Step 1. Load the data.

EXERCISE 1 Relationship of Two Variables: Quick Look

  1. Plot runs vs at_bats.

  2. Find the correlation coefficient between runs and at_bats. [1] 0.610627

  3. Do you think the relationship looks linear? Do you think they are highly correlated? In other words, is there a strong relationship between the two? Why or why not? I think the relationship does appear linear, but the relationship does not appear strong, due to the teams being further from the regression line.

EXERCISE 2 Linear Regression Model

  1. Create the linear model, and then plot the best-fit line on the plot of our data.

  2. Plot the residuals based on the best-fit line from the model.

  3. How do the residuals compare to our data runs? Are they about the same magnitude, a fairly large fraction of the magnitude of the runs data, significantly smaller, significantly larger, etc? In comparison to our data runs, the residuals are significantly larger.

  4. Obtain the information for our linear model using the summary function. Call: lm(formula = runs ~ at_bats, data = mlb11)

Residuals: Min 1Q Median 3Q Max -125.58 -47.05 -16.59 54.40 176.87

Coefficients: Estimate Std. Error t value Pr(>|t|)
(Intercept) -2789.2429 853.6957 -3.267 0.002871 ** at_bats 0.6305 0.1545 4.080 0.000339 *** — Signif. codes: 0 ‘’ 0.001 ‘’ 0.01 ‘’ 0.05 ‘.’ 0.1 ‘ ’ 1

Residual standard error: 66.47 on 28 degrees of freedom Multiple R-squared: 0.3729, Adjusted R-squared: 0.3505 F-statistic: 16.65 on 1 and 28 DF, p-value: 0.0003388

  1. If a team manager saw the least squares regression line and not the actual data, how many runs would he or she predict for a team with 5,500 at-bats? You can use R as a calculator for this question. [1] 756.0961

EXERCISE 3 Model Diagnostics

  1. Plot the residuals again against the at_bats with a horizontal line through zero.

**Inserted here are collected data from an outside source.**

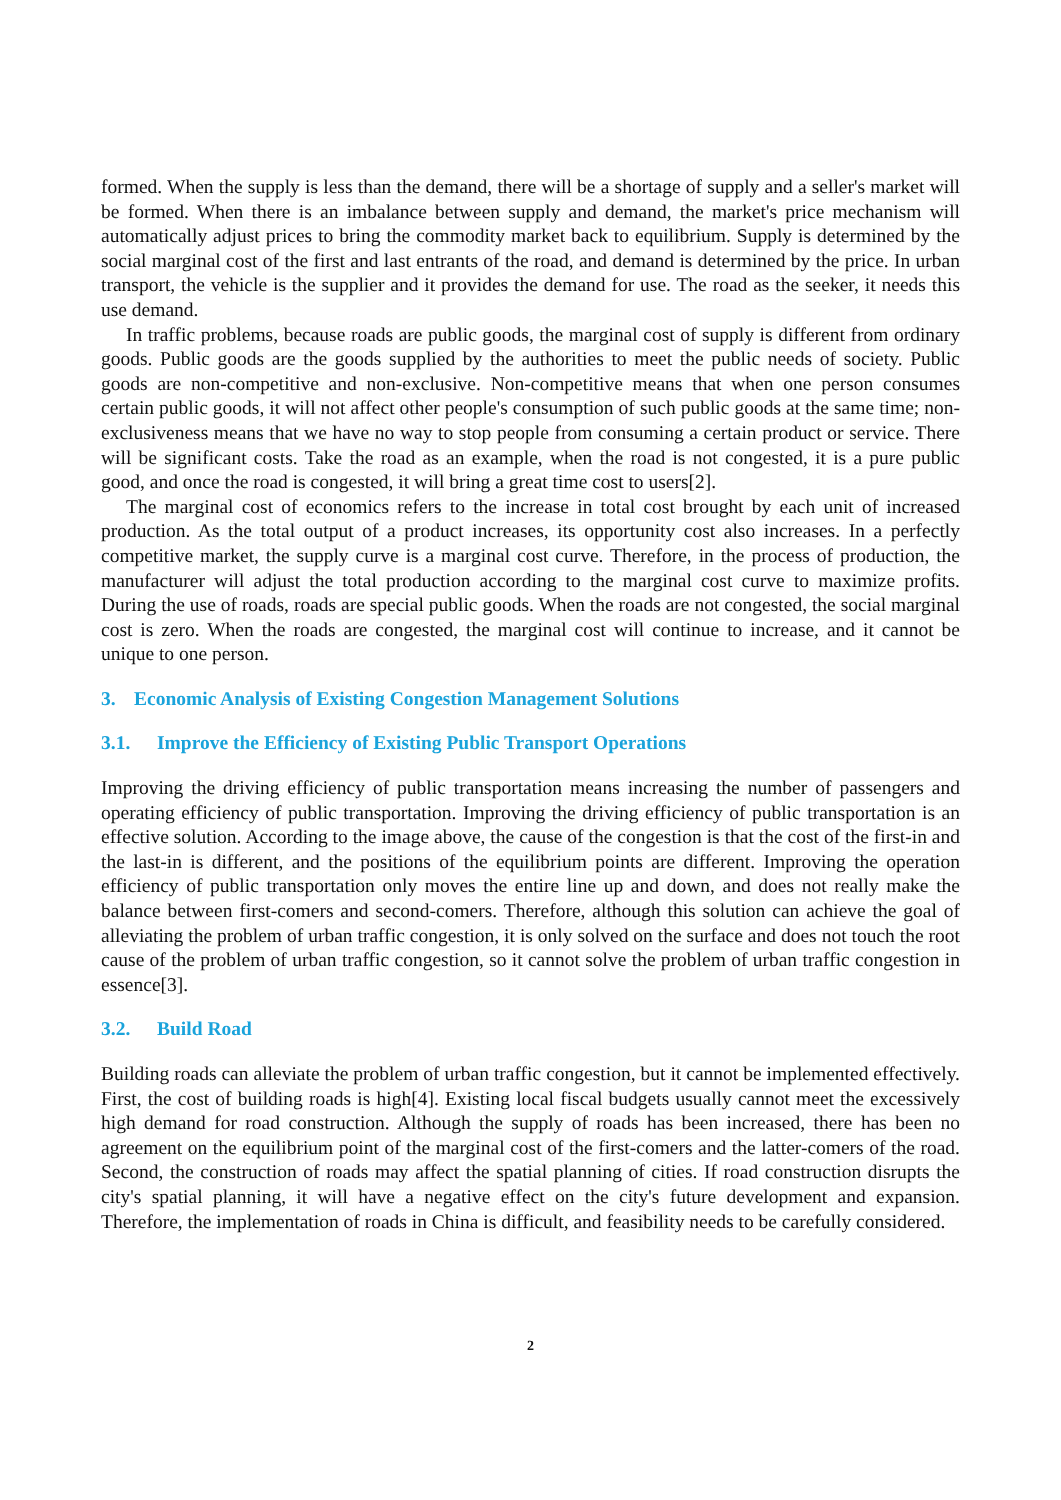formed. When the supply is less than the demand, there will be a shortage of supply and a seller's market will be formed. When there is an imbalance between supply and demand, the market's price mechanism will automatically adjust prices to bring the commodity market back to equilibrium. Supply is determined by the social marginal cost of the first and last entrants of the road, and demand is determined by the price. In urban transport, the vehicle is the supplier and it provides the demand for use. The road as the seeker, it needs this use demand.
In traffic problems, because roads are public goods, the marginal cost of supply is different from ordinary goods. Public goods are the goods supplied by the authorities to meet the public needs of society. Public goods are non-competitive and non-exclusive. Non-competitive means that when one person consumes certain public goods, it will not affect other people's consumption of such public goods at the same time; non-exclusiveness means that we have no way to stop people from consuming a certain product or service. There will be significant costs. Take the road as an example, when the road is not congested, it is a pure public good, and once the road is congested, it will bring a great time cost to users[2].
The marginal cost of economics refers to the increase in total cost brought by each unit of increased production. As the total output of a product increases, its opportunity cost also increases. In a perfectly competitive market, the supply curve is a marginal cost curve. Therefore, in the process of production, the manufacturer will adjust the total production according to the marginal cost curve to maximize profits. During the use of roads, roads are special public goods. When the roads are not congested, the social marginal cost is zero. When the roads are congested, the marginal cost will continue to increase, and it cannot be unique to one person.
3. Economic Analysis of Existing Congestion Management Solutions
3.1. Improve the Efficiency of Existing Public Transport Operations
Improving the driving efficiency of public transportation means increasing the number of passengers and operating efficiency of public transportation. Improving the driving efficiency of public transportation is an effective solution. According to the image above, the cause of the congestion is that the cost of the first-in and the last-in is different, and the positions of the equilibrium points are different. Improving the operation efficiency of public transportation only moves the entire line up and down, and does not really make the balance between first-comers and second-comers. Therefore, although this solution can achieve the goal of alleviating the problem of urban traffic congestion, it is only solved on the surface and does not touch the root cause of the problem of urban traffic congestion, so it cannot solve the problem of urban traffic congestion in essence[3].
3.2. Build Road
Building roads can alleviate the problem of urban traffic congestion, but it cannot be implemented effectively. First, the cost of building roads is high[4]. Existing local fiscal budgets usually cannot meet the excessively high demand for road construction. Although the supply of roads has been increased, there has been no agreement on the equilibrium point of the marginal cost of the first-comers and the latter-comers of the road. Second, the construction of roads may affect the spatial planning of cities. If road construction disrupts the city's spatial planning, it will have a negative effect on the city's future development and expansion. Therefore, the implementation of roads in China is difficult, and feasibility needs to be carefully considered.
2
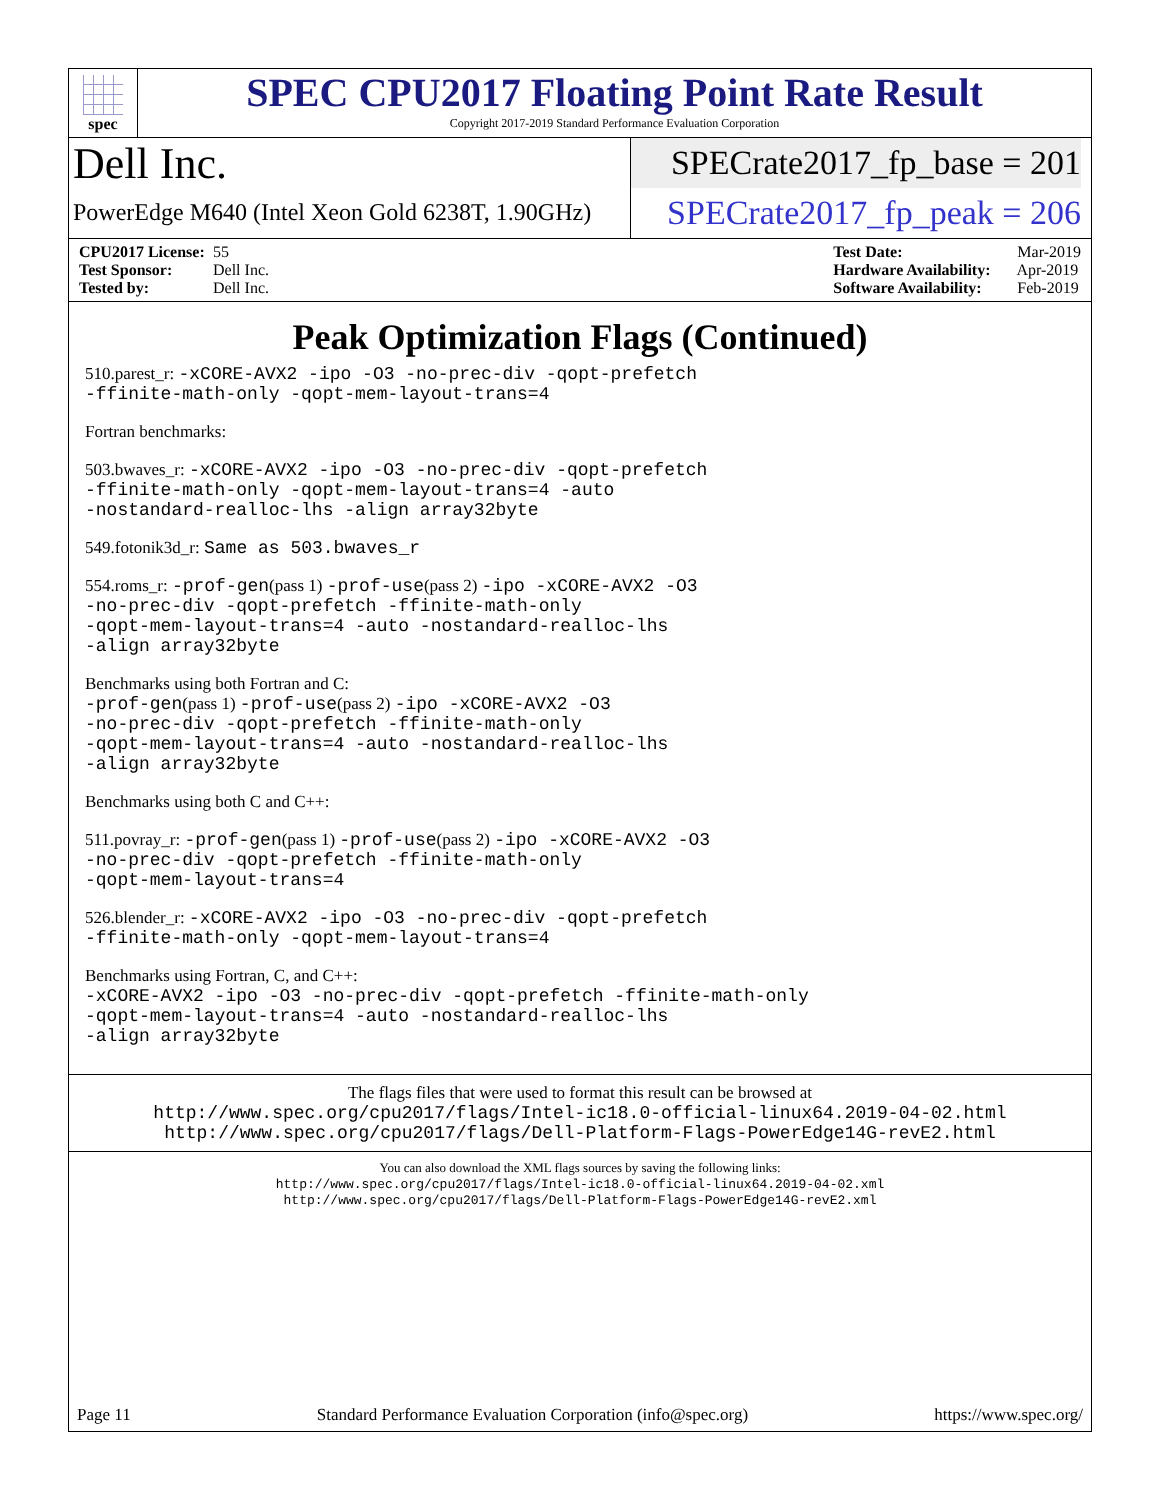spec
SPEC CPU2017 Floating Point Rate Result
Copyright 2017-2019 Standard Performance Evaluation Corporation
Dell Inc.
PowerEdge M640 (Intel Xeon Gold 6238T, 1.90GHz)
SPECrate2017_fp_base = 201
SPECrate2017_fp_peak = 206
CPU2017 License: 55
Test Sponsor: Dell Inc.
Tested by: Dell Inc.
Test Date: Mar-2019
Hardware Availability: Apr-2019
Software Availability: Feb-2019
Peak Optimization Flags (Continued)
510.parest_r: -xCORE-AVX2 -ipo -O3 -no-prec-div -qopt-prefetch
-ffinite-math-only -qopt-mem-layout-trans=4
Fortran benchmarks:
503.bwaves_r: -xCORE-AVX2 -ipo -O3 -no-prec-div -qopt-prefetch
-ffinite-math-only -qopt-mem-layout-trans=4 -auto
-nostandard-realloc-lhs -align array32byte
549.fotonik3d_r: Same as 503.bwaves_r
554.roms_r: -prof-gen(pass 1) -prof-use(pass 2) -ipo -xCORE-AVX2 -O3
-no-prec-div -qopt-prefetch -ffinite-math-only
-qopt-mem-layout-trans=4 -auto -nostandard-realloc-lhs
-align array32byte
Benchmarks using both Fortran and C:
-prof-gen(pass 1) -prof-use(pass 2) -ipo -xCORE-AVX2 -O3
-no-prec-div -qopt-prefetch -ffinite-math-only
-qopt-mem-layout-trans=4 -auto -nostandard-realloc-lhs
-align array32byte
Benchmarks using both C and C++:
511.povray_r: -prof-gen(pass 1) -prof-use(pass 2) -ipo -xCORE-AVX2 -O3
-no-prec-div -qopt-prefetch -ffinite-math-only
-qopt-mem-layout-trans=4
526.blender_r: -xCORE-AVX2 -ipo -O3 -no-prec-div -qopt-prefetch
-ffinite-math-only -qopt-mem-layout-trans=4
Benchmarks using Fortran, C, and C++:
-xCORE-AVX2 -ipo -O3 -no-prec-div -qopt-prefetch -ffinite-math-only
-qopt-mem-layout-trans=4 -auto -nostandard-realloc-lhs
-align array32byte
The flags files that were used to format this result can be browsed at
http://www.spec.org/cpu2017/flags/Intel-ic18.0-official-linux64.2019-04-02.html
http://www.spec.org/cpu2017/flags/Dell-Platform-Flags-PowerEdge14G-revE2.html
You can also download the XML flags sources by saving the following links:
http://www.spec.org/cpu2017/flags/Intel-ic18.0-official-linux64.2019-04-02.xml
http://www.spec.org/cpu2017/flags/Dell-Platform-Flags-PowerEdge14G-revE2.xml
Page 11 Standard Performance Evaluation Corporation (info@spec.org) https://www.spec.org/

  2. Is there any apparent pattern in the residuals plot? Are the residuals appear randomly scatters about the horizontal line? What does this indicate about the linearity of the relationship between runs and at_bats? No, there is no apparent pattern in the residuals plot, they do appear to be randomly scattered about the horizontal line, at zero. This would seem to indicate the linearity condition is being met, a linear model is best regarding the relationship between runs and at bats.

  3. Plot the histogram of the residuals and the normal probability plot of the residuals.

  4. Based on the histogram and the normal probability plot, does the nearly normal residuals condition appear to be met? Based on the histogram and the normal probability plot, yes, the nearly normal residuals condition appears to be met.

  5. Create the plot that indicates constant variability.

  6. Would you say that the constant variability condition is met, and why? Yes, I would say the constant variability condition is met. Looking at the vertical spread, it is relatively constant throughout the range of fitted values.